# skrblík



## svoboda

I am wondering about the usage of this word.. I understand it to be a masculine animate noun, and yet in this sentence:

skrblík mlynář mu pranic nechtěl platit za všechnu práci

it appears to be acting as an adjective. Does this sentence translate to "the miserly miller didn't want to pay him anything at all for all (his) work?"

if skrblík is still a noun in this sentence, is this usage of 2 nouns next to each other commonly used in the czech language??

thanks in advance for your help..


----------



## bibax

skrblík, lakomec, držgrešle = scrooge, skinflint, miser, ....;



> If skrblík is still a noun in this sentence, is this usage of 2 nouns next to each other commonly used in the czech language?
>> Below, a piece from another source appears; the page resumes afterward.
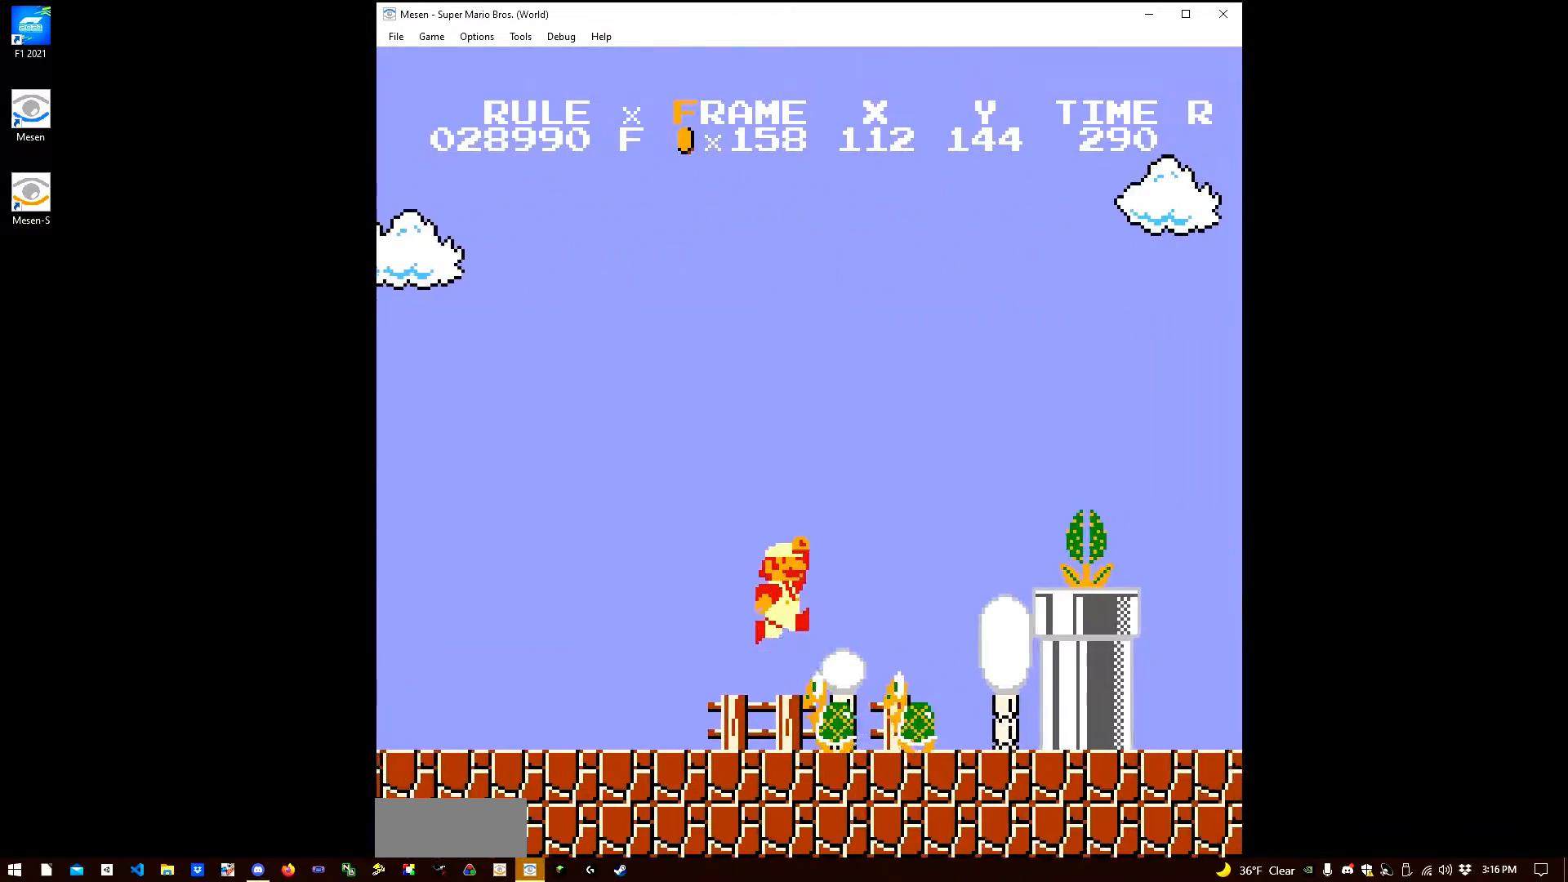
{"buttons": ["B", "DPAD_RIGHT"], "events": [[150, "B", "down"], [367, "A", "up"]]}
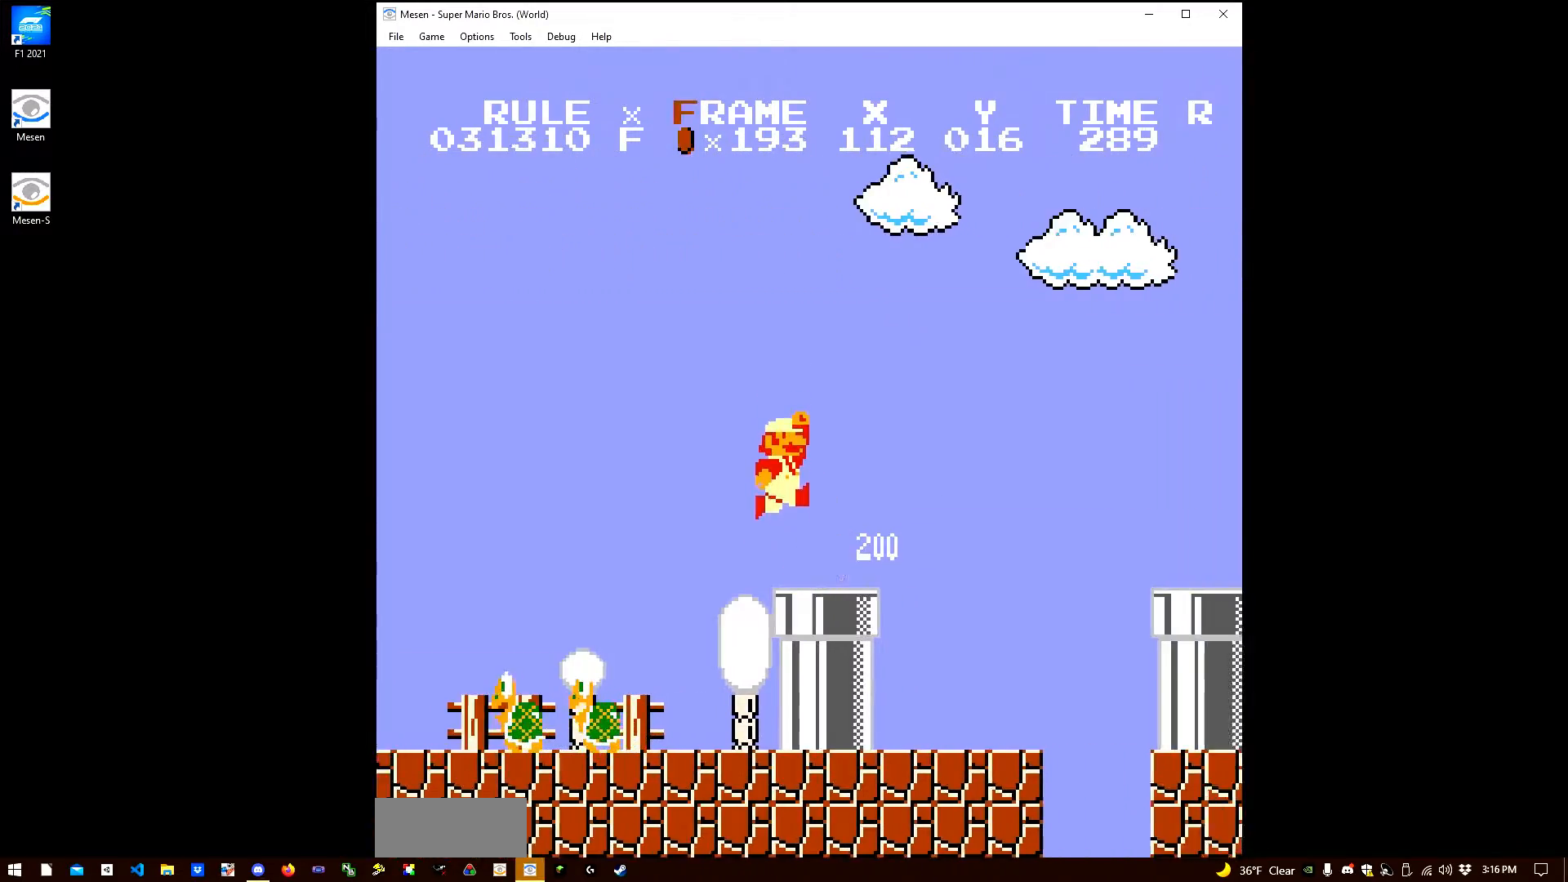
{"buttons": ["B", "DPAD_RIGHT"], "events": [[167, "A", "down"], [417, "A", "up"]]}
Yes, commonly. (pan Novák, generál Svoboda, šelma sedlák, strýček Skrblík = Scrooge McDuck, sýkora koňadra = great tit, ...)


----------



## Enquiring Mind

If this phrase occurred in a literary context, as appears to be the case, then you could also render it in English in literary style using two nouns, but your version using adjective plus noun (_the miserly miller_) is fine too.
The miller, miser that he was, didn't want ....


----------



## svoboda

thanks guys.. yes.. i can see the sense it it now.. took me a while, but finally got there..
thanks for your feedback.


----------